アイナメのセシウム含有量は秋口に一時的に下がったものの、秋から年を越えて1キロ当たり1000ベクレル以上の高い水準を保っています。放射性物質の海への流出が止まれば、セシウムは魚の体内から代謝されて減って行かねばなりません。高汚染の魚が揚がり続けている以上、新たなセシウムを魚が摂取していると考えるしかありません。
《福島原発の汚染水、依然流出か 海のセシウム濃度下がらず》は《事故後の昨年4月、海への汚染水の流出が発覚し、東電は地中に薬剤を入れて止めた。東電は「この3〜4カ月は濃度低下が緩やかだが、昨年3月より大きく下がっている。11月ごろから下がりきったところで推移しており、漏えいがあるとは考えていない」としている》と東電の反論を伝えていますが、証拠はこの通り。昨年末の「放射能海洋流出拡大なのに事故収束宣言とは」で心配した地下水と汚染水の混合からの漏出が現実になっています。
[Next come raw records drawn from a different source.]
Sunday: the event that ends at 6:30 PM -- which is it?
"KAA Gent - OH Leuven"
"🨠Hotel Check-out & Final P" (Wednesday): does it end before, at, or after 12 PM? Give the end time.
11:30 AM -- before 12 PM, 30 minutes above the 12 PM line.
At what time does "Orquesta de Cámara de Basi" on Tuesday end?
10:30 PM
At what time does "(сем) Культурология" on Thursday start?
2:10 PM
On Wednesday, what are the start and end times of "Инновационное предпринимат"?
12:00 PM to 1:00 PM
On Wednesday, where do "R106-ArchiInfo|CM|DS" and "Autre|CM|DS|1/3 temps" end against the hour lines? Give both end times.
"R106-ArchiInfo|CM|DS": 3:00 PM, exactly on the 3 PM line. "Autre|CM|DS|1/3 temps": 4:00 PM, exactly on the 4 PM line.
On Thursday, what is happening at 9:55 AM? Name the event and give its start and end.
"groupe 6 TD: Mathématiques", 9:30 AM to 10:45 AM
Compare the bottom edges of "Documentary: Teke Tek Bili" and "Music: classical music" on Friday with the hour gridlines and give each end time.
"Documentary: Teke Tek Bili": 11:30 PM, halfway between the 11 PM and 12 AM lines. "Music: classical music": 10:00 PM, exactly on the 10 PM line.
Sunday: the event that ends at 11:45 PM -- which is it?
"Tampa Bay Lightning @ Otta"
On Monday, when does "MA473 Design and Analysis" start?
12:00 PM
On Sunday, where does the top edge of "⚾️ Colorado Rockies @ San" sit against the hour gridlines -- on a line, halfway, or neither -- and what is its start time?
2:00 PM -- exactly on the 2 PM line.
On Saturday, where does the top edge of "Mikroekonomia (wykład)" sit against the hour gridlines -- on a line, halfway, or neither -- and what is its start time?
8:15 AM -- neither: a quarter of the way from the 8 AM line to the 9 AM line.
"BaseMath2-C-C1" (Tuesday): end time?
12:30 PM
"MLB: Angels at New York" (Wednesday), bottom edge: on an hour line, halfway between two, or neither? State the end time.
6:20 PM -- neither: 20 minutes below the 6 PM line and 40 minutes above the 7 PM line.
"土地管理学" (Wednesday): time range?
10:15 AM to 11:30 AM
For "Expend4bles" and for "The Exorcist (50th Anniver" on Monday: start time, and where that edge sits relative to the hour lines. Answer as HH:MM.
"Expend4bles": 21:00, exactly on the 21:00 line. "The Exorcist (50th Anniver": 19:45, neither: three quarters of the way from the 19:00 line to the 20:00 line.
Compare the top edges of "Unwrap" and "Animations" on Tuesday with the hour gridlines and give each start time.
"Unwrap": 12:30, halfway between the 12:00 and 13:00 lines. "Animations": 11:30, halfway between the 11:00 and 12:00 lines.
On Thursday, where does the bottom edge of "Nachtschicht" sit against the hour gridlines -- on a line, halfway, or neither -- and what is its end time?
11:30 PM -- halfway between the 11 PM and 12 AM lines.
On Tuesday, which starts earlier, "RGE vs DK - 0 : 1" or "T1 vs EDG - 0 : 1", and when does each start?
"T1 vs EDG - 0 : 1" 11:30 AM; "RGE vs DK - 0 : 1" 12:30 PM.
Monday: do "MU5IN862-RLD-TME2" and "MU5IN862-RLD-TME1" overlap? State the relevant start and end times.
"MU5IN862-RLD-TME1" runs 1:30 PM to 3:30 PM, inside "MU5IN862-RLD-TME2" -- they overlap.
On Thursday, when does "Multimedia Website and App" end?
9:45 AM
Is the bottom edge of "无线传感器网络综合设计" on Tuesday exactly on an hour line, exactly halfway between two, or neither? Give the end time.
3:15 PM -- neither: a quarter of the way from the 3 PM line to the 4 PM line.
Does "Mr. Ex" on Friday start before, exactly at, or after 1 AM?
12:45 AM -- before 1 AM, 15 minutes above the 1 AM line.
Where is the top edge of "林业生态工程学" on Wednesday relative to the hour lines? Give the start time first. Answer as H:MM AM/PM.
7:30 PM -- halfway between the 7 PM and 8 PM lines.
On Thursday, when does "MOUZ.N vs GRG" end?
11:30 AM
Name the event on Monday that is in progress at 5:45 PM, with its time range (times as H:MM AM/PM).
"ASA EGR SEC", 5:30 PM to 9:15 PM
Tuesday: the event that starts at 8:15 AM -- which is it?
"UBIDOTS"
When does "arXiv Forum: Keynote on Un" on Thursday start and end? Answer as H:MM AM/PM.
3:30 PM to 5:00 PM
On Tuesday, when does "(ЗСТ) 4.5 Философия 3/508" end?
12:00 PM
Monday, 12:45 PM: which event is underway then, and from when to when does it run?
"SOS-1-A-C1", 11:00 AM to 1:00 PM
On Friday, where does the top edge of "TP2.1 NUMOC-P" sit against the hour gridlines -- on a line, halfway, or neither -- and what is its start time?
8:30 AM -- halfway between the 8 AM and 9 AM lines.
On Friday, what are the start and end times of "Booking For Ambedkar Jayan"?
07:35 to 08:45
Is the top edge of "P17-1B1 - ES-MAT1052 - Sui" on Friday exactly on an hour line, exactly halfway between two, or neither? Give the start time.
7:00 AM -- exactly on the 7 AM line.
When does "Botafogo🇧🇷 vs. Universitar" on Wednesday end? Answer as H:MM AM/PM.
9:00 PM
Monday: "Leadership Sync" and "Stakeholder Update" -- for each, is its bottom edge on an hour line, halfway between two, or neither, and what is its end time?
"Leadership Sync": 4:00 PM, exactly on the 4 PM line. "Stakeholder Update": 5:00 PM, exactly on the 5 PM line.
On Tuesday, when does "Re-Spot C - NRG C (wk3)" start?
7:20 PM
一方、読売新聞は《セシウム流出量、東電推計の6倍…海洋研試算》で福島原発事故で「原発から海に流出した放射性セシウム137の総量は最大で5600テラ・ベクレル(1テラは1兆)に上るとの試算を、海洋研究開発機構がまとめた。東電の推計量の約6倍にあたる」と報じています。昨年5月7日までのセシウム移動経路をきちんと模擬計算した結果で、これほどの差が出ると東電への信頼性は著しく下がります。海洋へのセシウム流出量は海外の関心が高い重要事項であり放置は許されません。